Another rise is topped, and now the river-bed lies before and beneath them; and in truth the spectacle is enough to make the heart of the timid or inexperienced traveller feel somewhat small. The stream is indeed rolling yards high—a red, turbid flood coursing along some fifty feet below, in the bottom of its bed—rearing its mighty masses up in great hissing, crashing waves, rolling over tree-trunks and all kinds of driftwood, with here and there a drowned bullock, whose branching horns and ghastly staring eyes leap weirdly into view, immediately to be drawn in and sucked under by the flood. And this wild, roaring, seething horror—this crashing resistless current whose thunderous voice alone is deafening, appalling—has to be crossed somehow.

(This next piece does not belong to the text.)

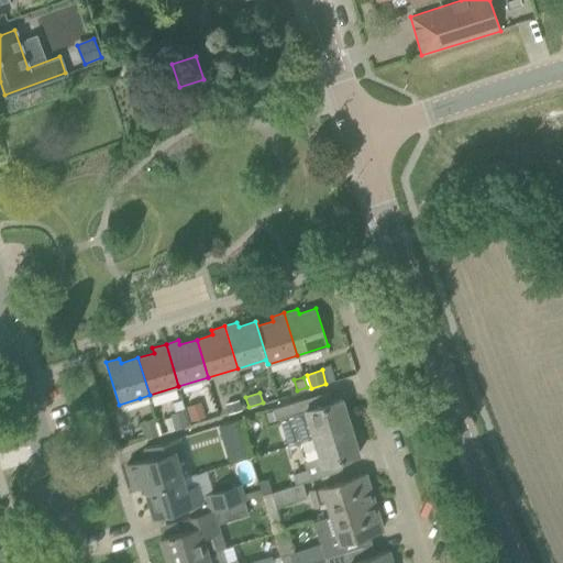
[(295,424),(299,442),(350,426),(342,398),(307,409),(304,399),(272,409),(275,419),(278,419),(294,414),(297,423),(295,424)]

“Nay, what! Can’t even swim the horses through that!” says the driver, Henry, as he descends from his seat, while a couple of Hottentot boys, who have emerged from a squalid shanty by the roadside, are busy outspanning. “We shall have to send over passengers and mails in the box.”

“Oh heavens!” faintly ejaculates the distressed fair one; “I can never do it!”

“Oh yes you can!” says Roden, who has assisted her to alight. “It’s perfectly safe if you sit still and keep your head. Don’t be in the least afraid; I’ll see you across all right.”

She gives him a grateful glance, and answers that she will try. Seen as she stands up she is a good-looking woman of about thirty, with light brown hair and blue eyes. She is rather above the middle height, and there is a piteous look in her white and travel-worn face, half expressive of a consciousness of looking her worst, half of the mingled apprehension and discomfort born of the situation.

“Go on up to the box, lady and gentlemen,” says Henry, the post driver. “I’ll bring along your traps, and send ’em over with the mail-bags.”